Thanks in part to state-controlled media’s ability to shape narratives, Russians have generally given Putin a pass on previous occasions when he has fallen short of fulfilling the bargain. Not this time.

Many Russians, it turns out, viewed the social contract as an insurance policy: In giving the government unchecked power, many believed officials would protect the population economically in the event of the unexpected. With COVID-19 now causing untold damage to the domestic economy, as elsewhere around the world, many Russians now want to file a claim. But they are discovering that their insurer, namely the Kremlin, made some poor investment choices and now is hard-pressed to deliver on its guarantees.

Russians are being left to ask: Why isn’t the government providing stimulus checks and other financial support to its citizens and businesses, like other governments are doing?

Entering the crisis, Russia had a reserve fund totaling an estimated $550 billion, accumulated during the boom years. But the Russian government seems reluctant to deploy that fund to assist individuals and small-scale entrepreneurs. Instead, what money the government has drawn from the fund has tended to go to large corporations, many of them state-connected. In all, only about $10 billion has been earmarked so far for social support.

As the COVID-19 challenges mount, Putin has increasingly left underlings – including Moscow Mayor Sergei Sobyanin and German Gref, head of the state-controlled Sberbank – to handle the messy job of explaining the government response and facing popular fury. Such interactions have turned ugly.
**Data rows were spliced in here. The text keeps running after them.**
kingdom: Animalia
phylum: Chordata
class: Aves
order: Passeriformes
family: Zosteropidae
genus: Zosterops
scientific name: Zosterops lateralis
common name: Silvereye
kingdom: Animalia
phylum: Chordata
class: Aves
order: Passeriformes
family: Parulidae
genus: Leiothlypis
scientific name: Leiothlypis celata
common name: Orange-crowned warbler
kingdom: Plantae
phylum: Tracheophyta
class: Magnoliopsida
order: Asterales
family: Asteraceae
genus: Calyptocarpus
During a nationwide question-and-answer session broadcast on April 21, Gref, the leader of the largest savings bank in Russia, fell far short in his efforts to reassure jittery viewers. Instead, the appearance seemed to generate vitriol and derision. A popular comment on Yandex News – “I no longer understand if we still have a president, and if the Constitution is still in force…” – goes on to wonder why low-level officials seem to be in charge.

The comments section on Lenta.ru, one of Russia’s most-read online news outlets, heaped so much abuse on Gref and the government during the April 21 Q&A that management felt compelled to turn it off.
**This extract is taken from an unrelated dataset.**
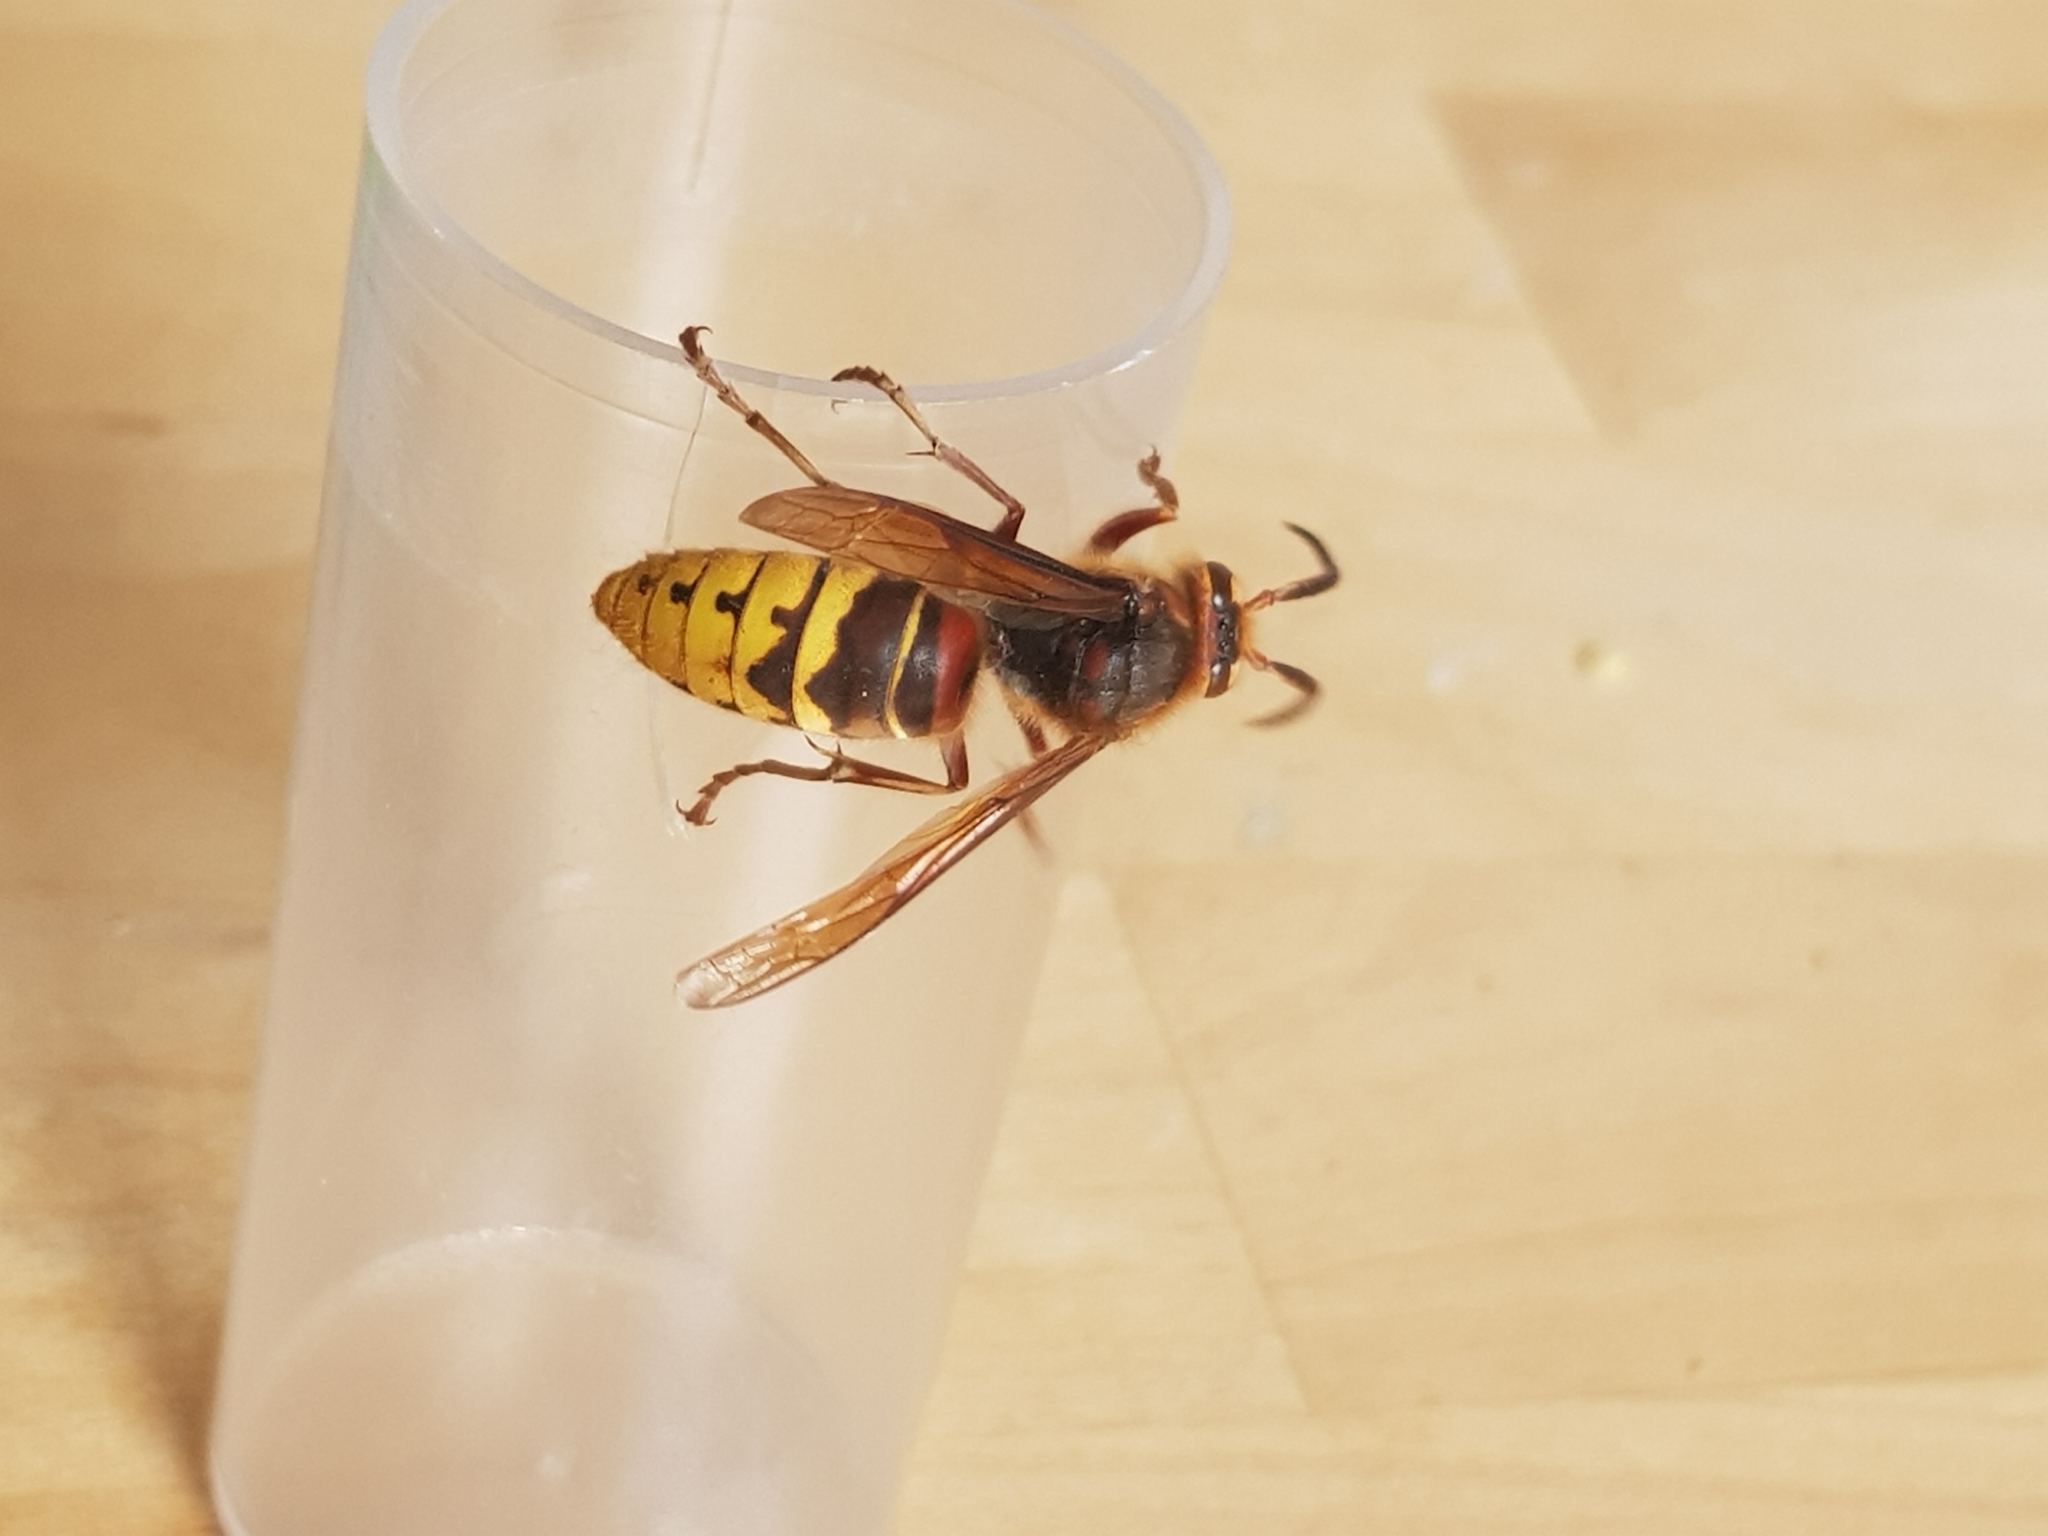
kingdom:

When Putin claimed in late April that the tempo of COVID-19 infections was falling in Russia, the report posted by Yandex News generated thousands of negative reactions. There is likewise anger that the government is ostensibly leaving the most vulnerable segments of society to fend for themselves.

Individual actions

Most ominously for the viability of the existing social contract, people are starting to take matters into their own hands, organizing on the grassroots level to compensate for the lack of a vigorous government response.

In many communities, for example, citizens are banding together to coordinate local assistance efforts, including initiatives in which younger and healthier citizens go grocery shopping for the elderly and the sick in their communities.
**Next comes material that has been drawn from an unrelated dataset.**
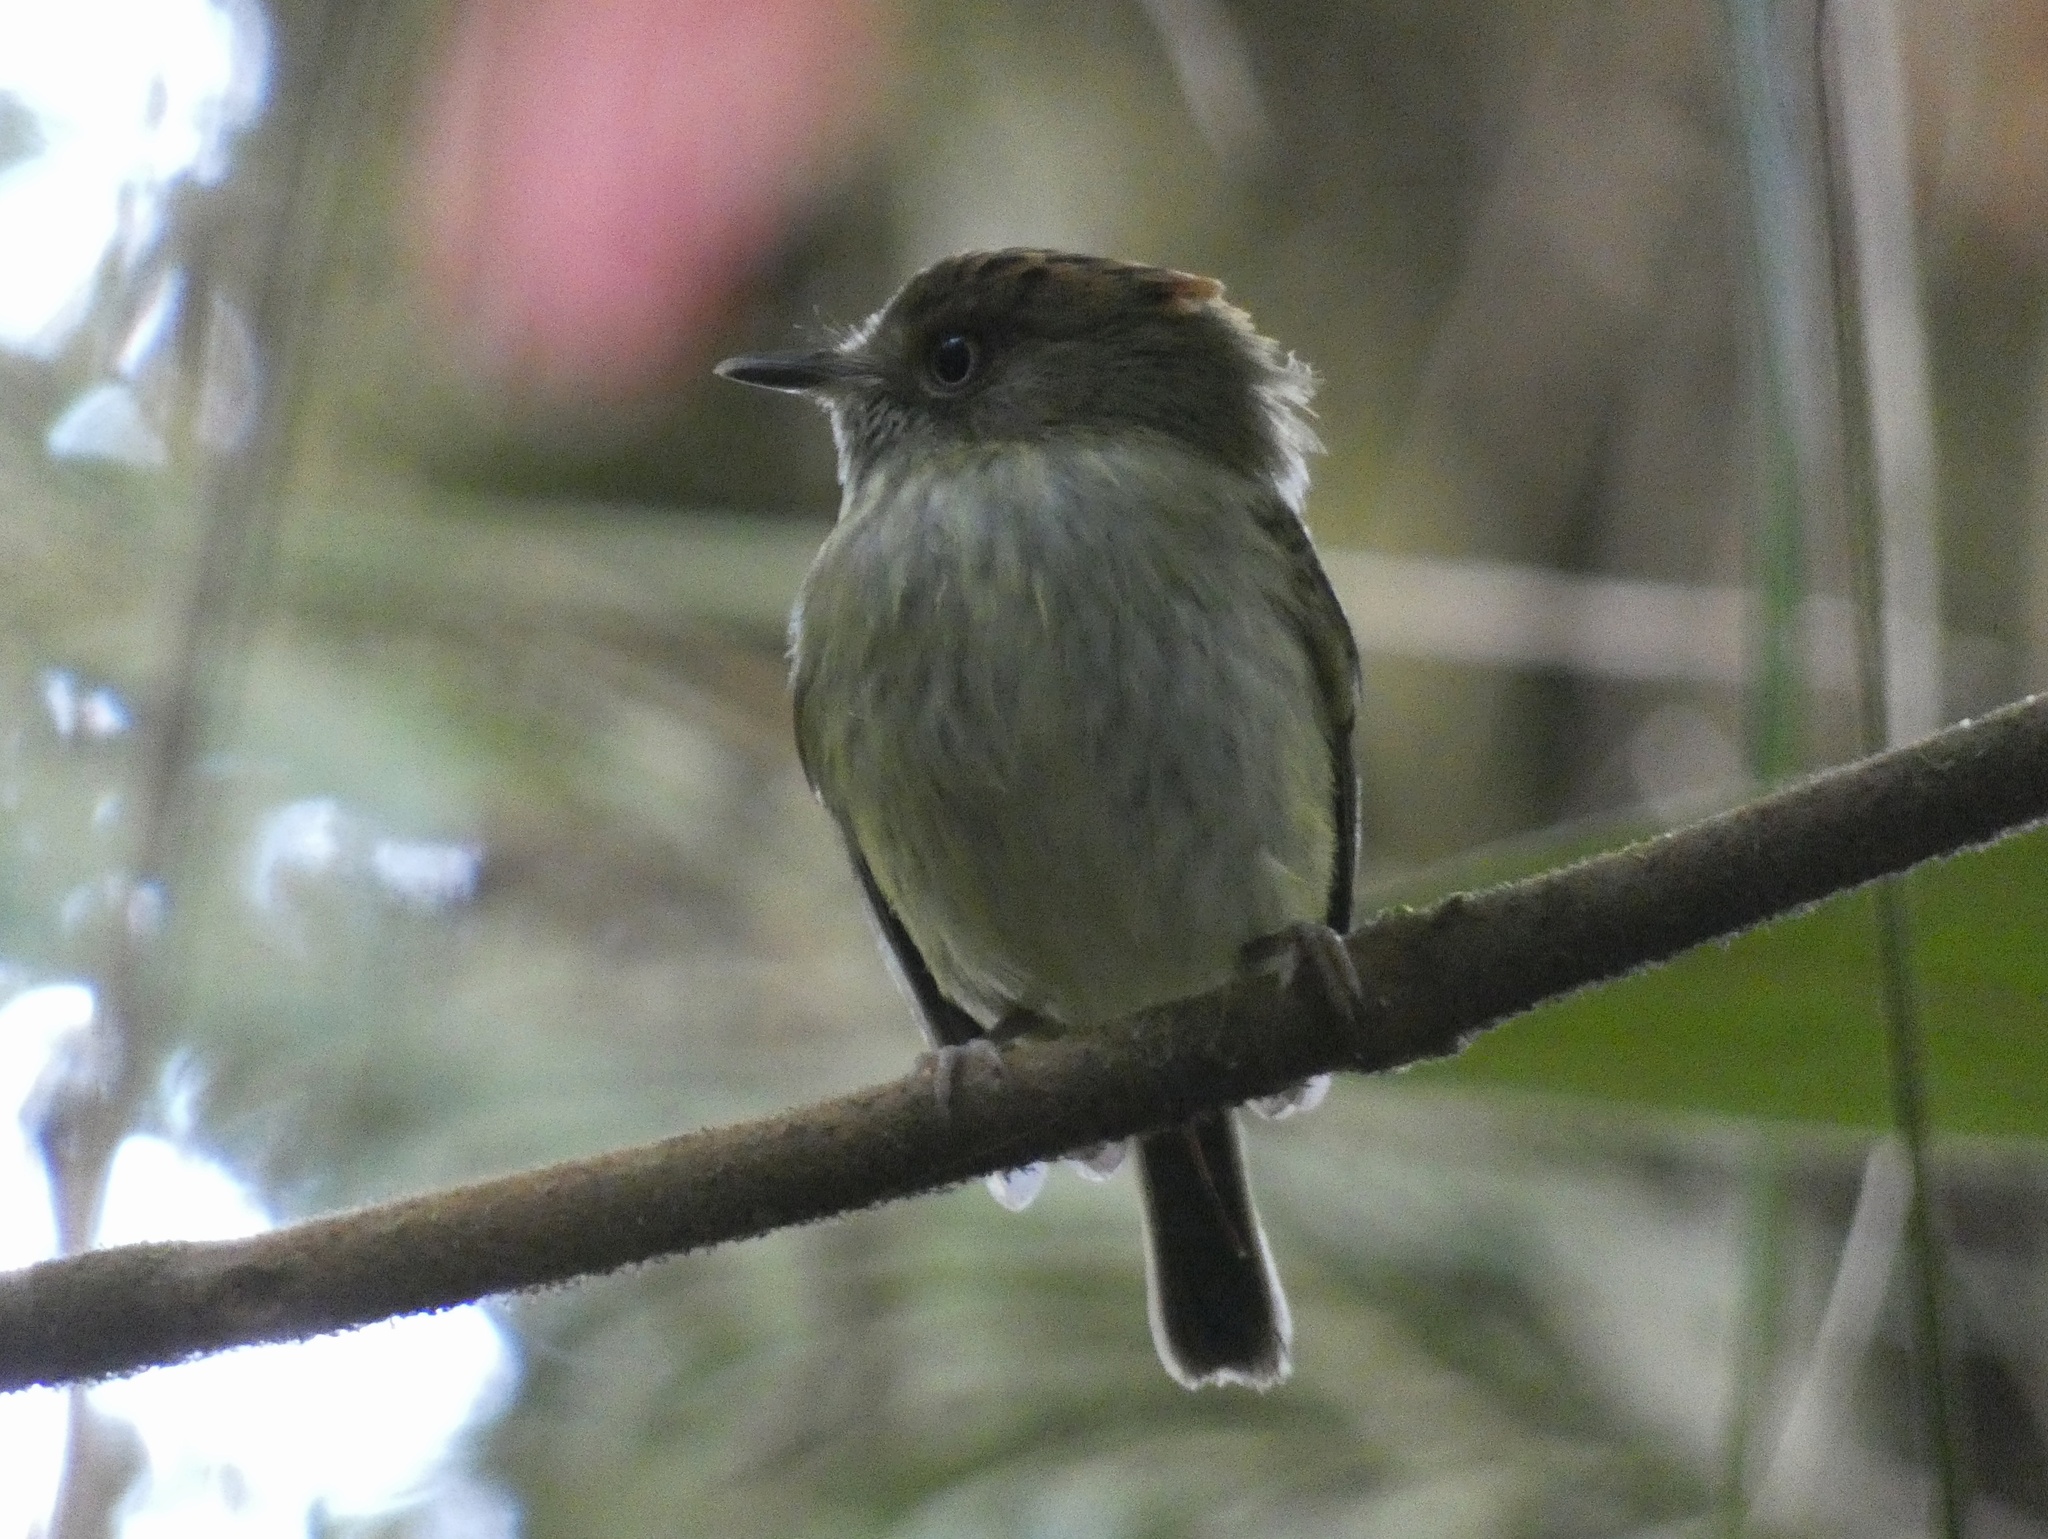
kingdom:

A recent nationwide poll indicated a strong rise in the number of people willing to become more socially active in their community. The poll, conducted April 23 by VTsIOM, or the Russian Public Opinion Research Center, suggested that 74 percent of Russians believe that volunteers have made a difference during the coronavirus crisis, and 64 percent of Russians are willing to get more involved to help those in need. As recently as December 2019, only 13 percent showed interest in personally participating during a time of social need.

COVID-19 is teaching Russians that individual actions and choices can make a difference. Once that notion takes root, its stands to become more difficult for authorities to tell them what to do and what to believe. The pandemic is also fostering an impression that the current operating model – a paternalistic state in which people have little say over public policy – needs revising.

Justin Burke is Eurasianet's publisher.